An analysis of Italian Renaissance art from the perspective of the patrons who made 'conspicuous commissions', this text builds on three concepts from the economics of information - signaling, signposting, and stretching - to develop a systematic methodology for assessing the meaning of patronage.

Under the Eaves of Architecture

Under the Eaves of Architecture
Author: Philip Jodidio
Publisher: Prestel Publishing
Total Pages: 224
Release: 2007
Genre: Architecture
ISBN:

The prestigious Aga Khan Award for Architecture recognises projects that benefit the Muslim world for their excellence in contemporary design, community improvement and development, restoration, re-use and area conservation. This anthology presents award winning projects from universities and historic restoration programmes.
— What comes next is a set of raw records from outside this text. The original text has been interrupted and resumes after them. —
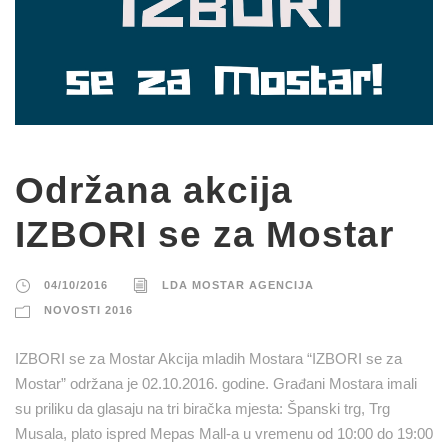
Održana akcija
IZBORI se za Mostar
04/10/2016
LDA MOSTAR AGENCIJA
NOVOSTI 2016
IZBORI se za Mostar Akcija mladih Mostara “IZBORI se za
Mostar” održana je 02.10.2016. godine. Građani Mostara imali
su priliku da glasaju na tri biračka mjesta: Španski trg, Trg
Musala, plato ispred Mepas Mall-a u vremenu od 10:00 do 19:00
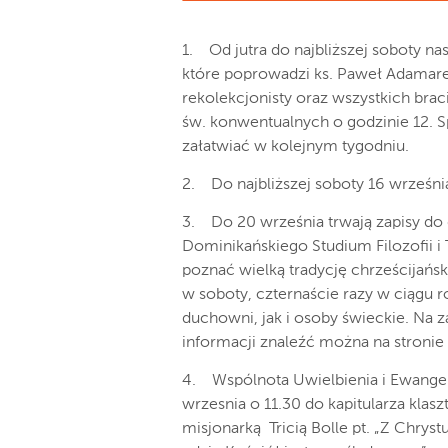
1. Od jutra do najbliższej soboty na
które poprowadzi ks. Paweł Adamarek
rekolekcjonisty oraz wszystkich bra
św. konwentualnych o godzinie 12. S
załatwiać w kolejnym tygodniu.
2. Do najbliższej soboty 16 wrześn
3. Do 20 września trwają zapisy do 
Dominikańskiego Studium Filozofii i T
poznać wielką tradycję chrześcijańskie
w soboty, czternaście razy w ciągu
duchowni, jak i osoby świeckie. Na
informacji znaleźć można na stronie
4. Wspólnota Uwielbienia i Ewangeliz
wrzesnia o 11.30 do kapitularza klasz
misjonarką Tricią Bolle pt. „Z Chry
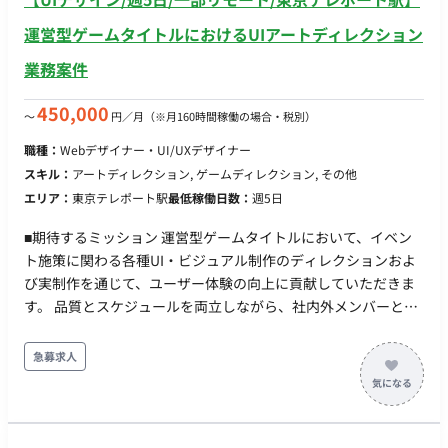
運営型ゲームタイトルにおけるUIアートディレクション
業務案件
450,000
〜
円／月
（※月160時間稼働の場合・税別）
職種：
Webデザイナー・UI/UXデザイナー
スキル：
アートディレクション, ゲームディレクション, その他
エリア：
東京テレポート駅
最低稼働日数：
週5日
■期待するミッション 運営型ゲームタイトルにおいて、イベン
ト施策に関わる各種UI・ビジュアル制作のディレクションおよ
び実制作を通じて、ユーザー体験の向上に貢献していただきま
す。 品質とスケジュールを両立しながら、社内外メンバーと連
携し、安定した運営体制の構築を推進していただくポジション
です。 ■業務内容・担当工程 【イベント施策に関わるデザイン
急募求人
制作】 ・ロゴデザイン、アイコン制作など各種クリエイティブ
制作 ・UIパーツやビジュアル素材の作成 担当工程：実装・テス
ト 【クオリティコントロール（アートディレクション業務）】
・各種クリエイティブの品質管理 ・アセット管理 ・制作物の最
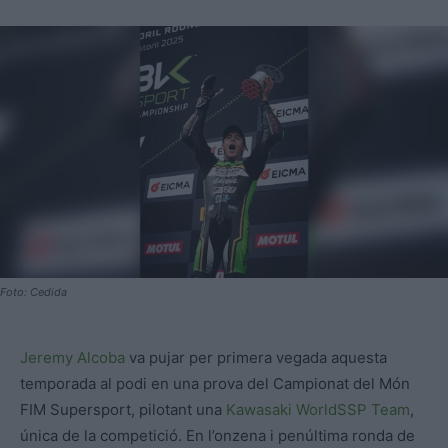
Foto: Cedida
Jeremy Alcoba
va pujar per primera vegada aquesta
temporada al podi en una prova del Campionat del Món
FIM Supersport, pilotant una
Kawasaki WorldSSP Team
,
única de la competició. En l’onzena i penúltima ronda de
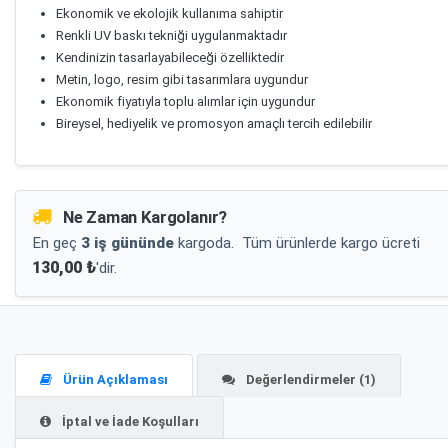
Ekonomik ve ekolojik kullanıma sahiptir
Renkli UV baskı tekniği uygulanmaktadır
Kendinizin tasarlayabileceği özelliktedir
Metin, logo, resim gibi tasarımlara uygundur
Ekonomik fiyatıyla toplu alımlar için uygundur
Bireysel, hediyelik ve promosyon amaçlı tercih edilebilir
Ne Zaman Kargolanır?
En geç
3 iş gününde
kargoda.
Tüm ürünlerde kargo ücreti
130,00 ₺
'dir.
Ürün Açıklaması
Değerlendirmeler (1)
İptal ve İade Koşulları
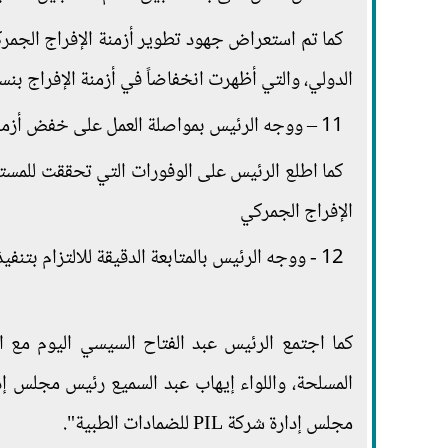
كما تم استعراض جهود تطوير أزمنة الإفراج الجمرك
الدولي، والتي أظهرت انخفاضاً في أزمنة الإفراج بنسبة
11 – ووجه الرئيس بمواصلة العمل على خفض أزمنة الإفراج للوصول بها إلى ذات يوم ورود الشحنات.
كما اطلع الرئيس على الوفورات التي تحققت للمس
الإفراج الجمركي
12 - ووجه الرئيس بالمتابعة الدقيقة للالتزام بتنفيذ تلك المبادرات والبرامج المتعلقة بتطوير المنظومة الجمركية.
كما اجتمع الرئيس عبد الفتاح السيسي اليوم مع ال
المسلحة، واللواء إيهاب عبد السميع رئيس مجلس إد
مجلس إدارة شركة PIL للضمادات الطبية".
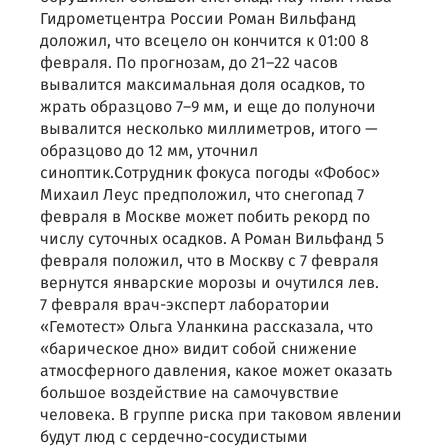
Гидрометцентра России Роман Вильфанд
доложил, что всецело он кончится к 01:00 8
февраля. По прогнозам, до 21–22 часов
вывалится максимальная доля осадков, то
жрать образцово 7–9 мм, и еще до полуночи
вывалится несколько миллиметров, итого —
образцово до 12 мм, уточнил
синоптик.Сотрудник фокуса погоды «Фобос»
Михаил Леус предположил, что снегопад 7
февраля в Москве может побить рекорд по
числу суточных осадков. А Роман Вильфанд 5
февраля положил, что в Москву с 7 февраля
вернутся январские морозы и очутился лев.
7 февраля врач-эксперт лаборатории
«Гемотест» Ольга Уланкина рассказала, что
«барическое дно» видит собой снижение
атмосферного давления, какое может оказать
большое воздействие на самочувствие
человека. В группе риска при таковом явлении
будут люд с сердечно-сосудистыми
Creation and Transfer of Knowledge

Creation and Transfer of Knowledge
Author: Giorgio Barba Navaretti
Publisher: Springer Science & Business Media
Total Pages: 336
Release: 1998-06-22
Genre: Business & Economics
ISBN: 9783540644262

Is knowledge an economic good? Which are the characteristics of the institutions regulating the production and diffusion of knowledge? Cumulation of knowledge is a key determinant of economic growth, but only recently knowledge has moved to the core of economic analysis. Recent literature also gives profound insights into events like scientific progress, artistic and craft development which have been rarely addressed as socio-economic institutions, being the domain of sociologists and historians rather than economists. This volume adopts a multidisciplinary approach to bring knowledge in the focus of attention, as a key economic issue.

Romanesque

Romanesque
Author: Jordi Camps
Publisher: Routledge
Total Pages: 342
Release: 2018
Genre: Architecture, Romanesque
ISBN: 9781351105576

The twenty-five papers in this volume arise from a conference jointly organised by the British Archaeological Association and the Museu Nacional d'Art de Catalunya in Barcelona. They explore the making of art and architecture in Latin Europe and the Mediterranean between c. 1000 and c. 1250, with a particular focus on questions of patronage, design and instrumentality. No previous studies of patterns of artistic production during the Romanesque period rival the breadth of coverage encompassed by this volume - both in terms of geographical origin and media, and in terms of historical approach. Topics range from case studies on Santiago de Compostela, the Armenian Cathedral in Jerusalem and the Winchester Bible to reflections on textuality and donor literacy, the culture of abbatial patronage at Saint-Michel de Cuxa and the re-invention of slab relief sculpture around 1100. The volume also includes papers that attempt to recover the procedures that coloured interaction between artists and patrons - a serious theme in a collection that opens with 'Function, condition and process in eleventh-century Anglo-Norman church architecture' and ends with a consideration of 'The death of the patron'.